Image: Wikimedia Commons

It’s been a year full of men in positions of power who’ve been forced to apologize for their terrible behavior. Some of those apologies have been... adequate, but the vast majority of them have been godawful. Marvel’s new EIC recently issued an apology of his own and, well, it’s the latter.

C.B. Cebulski, a white man, was recently revealed to have posed as a Japanese man in the early 2000s while trying to break into the comics industry as a writer. At the time, Cebulski was working as an assistant editor for Marvel and the company had a strict policy against its full-time editors also working in writing capacities.

Cebulski sidestepped Marvel by submitting writing scripts under the name “Akira Yoshida,” but this was more than a mere pseudonym. As Yoshida, Cebulski spoke openly about “his” childhood in Japan.
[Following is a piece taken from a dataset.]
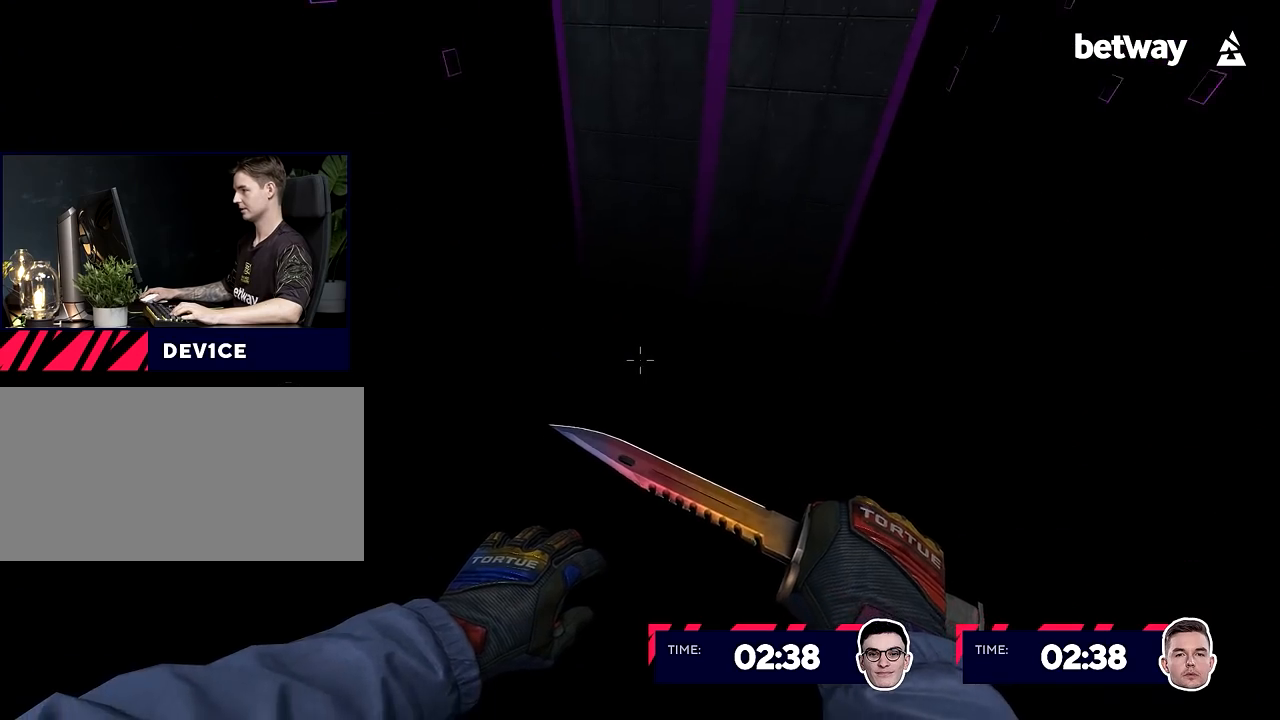
{"keys": ["w"], "mouse": [], "events": [[16, "mouse_right", "down"], [117, "ctrl", "up"], [117, "mouse_right", "up"]]}
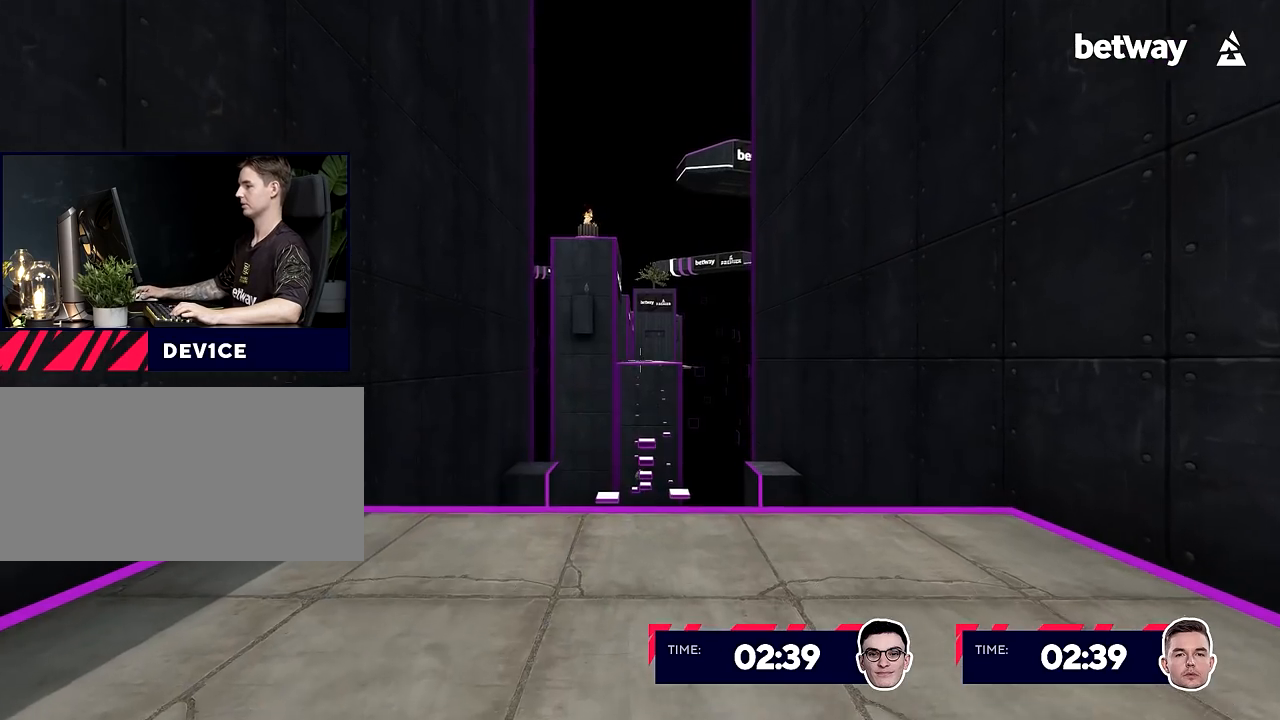
{"keys": ["w"], "mouse": [], "events": []}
In time, Yoshida came to Marvel’s attention and the comics publisher offered him a job—unaware of Yoshida’s true identity.

For reasons that should be obvious, news of Cebulski’s deception—which many saw as a form of “yellowface”—sparked a fair amount of backlash, and many were surprised to learn that he kept his job after Marvel found out. Even more confusing, though, was the lack of a public response by the publisher and its new editor-in-chief on the matter after Bleeding Cool’s original report on November 28. That only changed this past weekend, in an interview Cebuski gave to The Atlantic:

I’m truly sorry for the pain, anger, and disappointment I caused over my poor choice of pseudonym. That was never my intention. Throughout my career in anime, manga, and comics, I’ve made it a point to listen and learn from my mistakes, which is exactly what I’ve been trying to do with this misstep.

Building honest relationships with creators has always been important to me, and I’ve continued to do that in my new position. I’ve spoken with talent close to this issue, and have had candid and productive conversations about how we can improve the industry and build better stories, while being mindful of the voices behind them.

My passion has always been about bringing the best talent from across the world to work on the best stories in the world, and I’m hopeful that fans and creators alike will join us in that continued mission.


You know what makes for an objectively bad apology? When the person apologizing refuses to explicitly acknowledge and take responsibility for the messed-up thing they’ve done. Cebulski didn’t make a “poor choice of pseudonym,” he straight-up lied and pretended to be a person of another race while writing stories about people from that culture that (if you go back and read them) belie his whiteness.

In pretending to be Akira Yoshida, Cebulski bolstered his own career by providing Marvel with a supposedly “authentic” voice that stood as an example of the company’s commitment to inclusion. But rather than being held accountable for his actions, Cebulski was made Marvel’s editor-in-chief.